Rupa Shah, Chief Legal and Compliance Officer at UK medical cannabis clinic Releaf, told Business of Cannabis: “It’s frustrating for us… that narrative needs to change.
“We obviously want to promote our services, but when trying to educate and remove stigma, that’s difficult for us because of the unique restrictions on advertising. We are a commercial company, and by virtue of that, it makes it slightly more difficult. Ideally, trade bodies should be working with government and policy makers, but it’s something we’re still waiting on.”
“We’re in a unique position where I can have access to the people who might be able to change the narrative. But we’re still working within a system that is very, very heavily regulated.”
Why accurate coverage matters
Recently published (November 2025) peer-reviewed research from Lindsey Metcalf McGrath and Helen Beckett Wilson, paints a clear picture of the impact both a lack of police education and the continued stigmatisation in the mainstream press have on patients.
The study, ‘Training the police on legalised medical cannabis: lessons in building public trust, reducing harm, and avoiding reputational damage’, found that of the 94 police constable apprentices, all around 18-months into operational duties, 9 in 10 (88%) said they knew ‘little or nothing about prescribed cannabis, with many having been misinformed during training.
The research, which used data from clinics including Releaf, documented cases where untrained officers caused serious harm to patients: one was reported to social services with her fitness as a parent questioned, despite her legal cannabis prescription helping control epileptic seizures to the point where she no longer needed family support to care for her child.
Black patients expressed particular anxiety about police encounters, given differential stop-and-search rates.
“Situations where police handle things incorrectly and insensitively are particularly harmful given the high proportion of people being prescribed cannabis for anxiety disorders,” the researchers noted.
The study also revealed the deeply entrenched prohibitionist attitudes officers bring to cannabis encounters.
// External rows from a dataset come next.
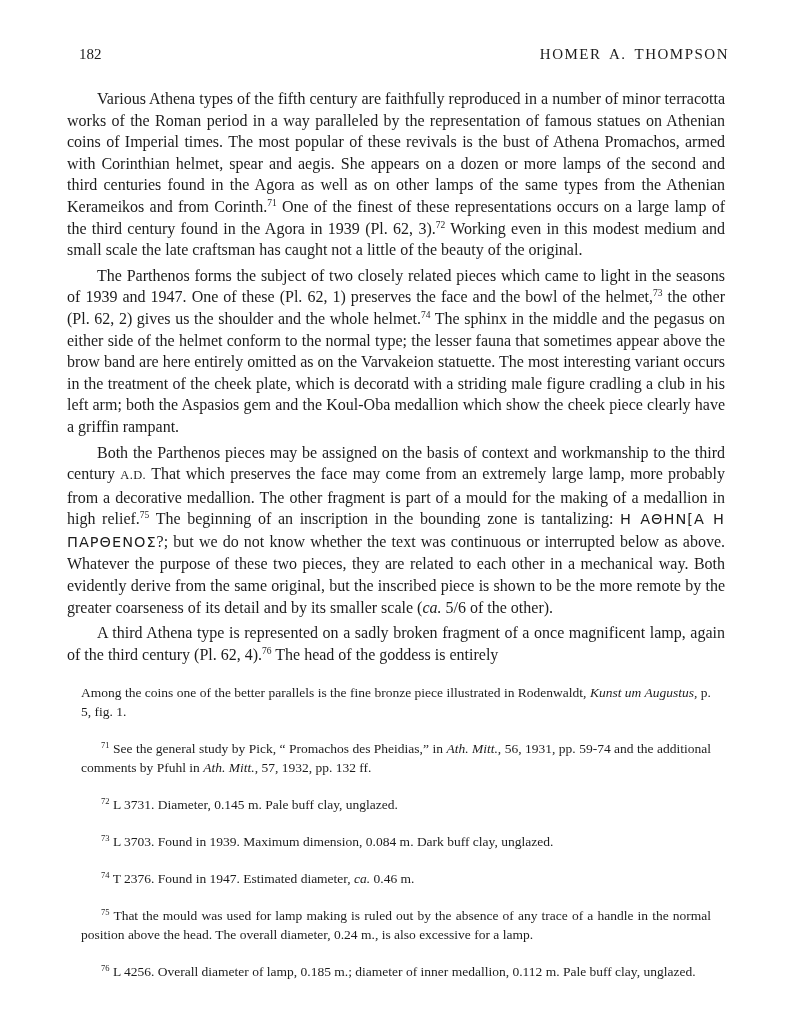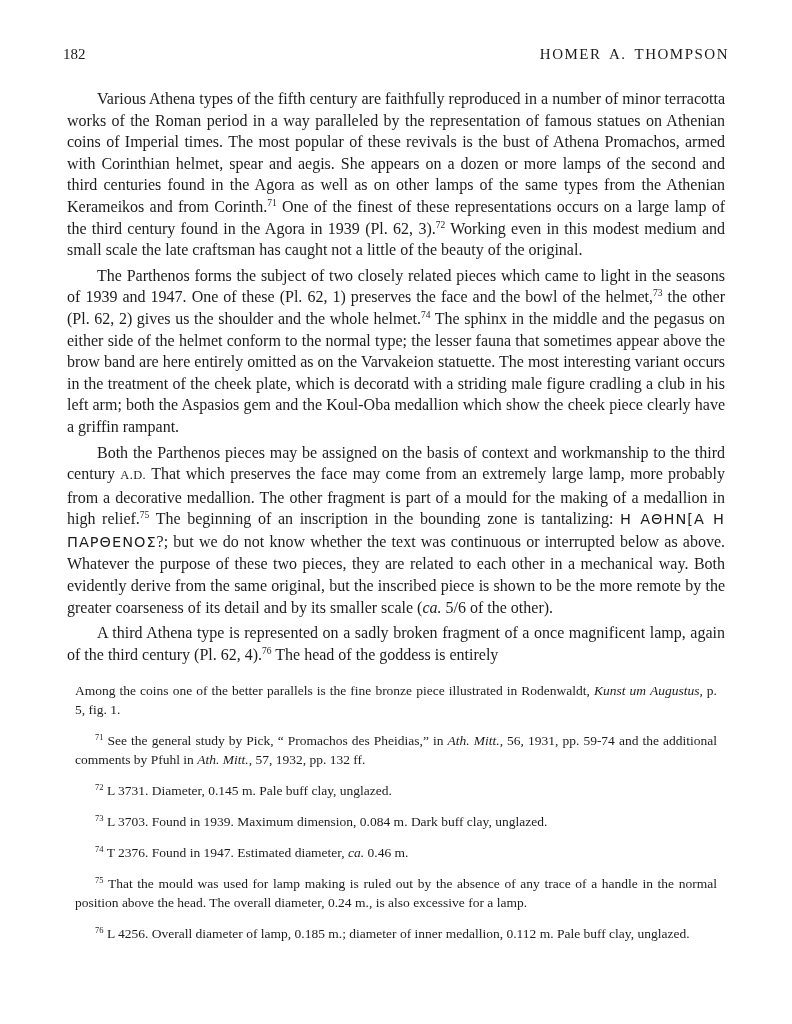--- a/index.html
+++ b/index.html
@@ -18,21 +18,21 @@
     padding: 46px 63px 0 63px;
   }
   .pagehead {
     position: relative;
     height: 20px;
     margin-bottom: 22px;
     font-size: 15px;
   }
   .page-number {
     position: absolute;
-    left: 0;
+    left: 16px;
     top: 0;
   }
   .running-head {
     display: block;
     text-align: right;
     letter-spacing: 1.5px;
     word-spacing: 3px;
   }
   .body-text p {
     margin: 4px;
@@ -54,21 +54,21 @@
     font-family: "DejaVu Sans", sans-serif;
     font-size: 14.5px;
     letter-spacing: 1px;
   }
   .footnotes {
     margin-top: 16px;
     font-size: 13.5px;
     line-height: 19px;
   }
   .footnotes p.fn {
-    margin: 12px;
+    margin: 18px;
     text-align: justify;
     text-indent: 20px;
   }
   .footnotes p.fn.no-indent {
     text-indent: 0;
   }
   .footnotes sup {
     font-size: 8.5px;
     line-height: 0;
     vertical-align: super;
Before training, when asked to write the first three words that came to mind about ‘cannabis users,’ officers’ responses included ‘baghead’ (pejorative UK slang for a drug user), ‘addict,’ ‘young,’ and ‘illegal.’
The researchers found that officers held ‘prohibitionist beliefs that cannabis possession is always synonymous with criminality’, beliefs they traced directly to their training. One officer stated bluntly: ‘Anyone is getting locked up. It is illegal to possess.’
“Prohibitionist narratives and stereotypes are correlated with pejorative beliefs which result in the stigmatisation of patients,” the study found.
As a prime example of this dynamic, Shah points to a recent case which ended in a formal complaint being brought against a senior police officer over comments linking the smell of cannabis to criminality.
In response, advocacy group PatientsCann UK submitted a formal complaint against senior policing figures, arguing that such statements ignore the legal status of prescribed medical cannabis and could influence frontline policing attitudes.
“If that’s what police officers are bringing to their interactions [with] patients, [that’s a] massive problem,” Shah said.
The encouraging finding was that evidence-based training dramatically shifted both knowledge and attitudes. After a three-hour workshop covering the 2018 regulations, patient experiences, and proper verification procedures, 67% of officers said they knew “a lot” about prescribed cannabis, while use of the term ‘baghead’ dropped from 10 mentions to zero. References to ‘medical’ rose from three to 39.
The November 2025 research concluded that ‘the updating of police training and procedures are crucial step in the implementation of legal reforms’ and that this remains ‘overdue in the UK’, with its absence ‘causing harm to patients and damaging the reputation of the police.’
Misleading media coverage adds another layer of confusion to an already complex implementation challenge, one that will play out across 43 police forces over months and years.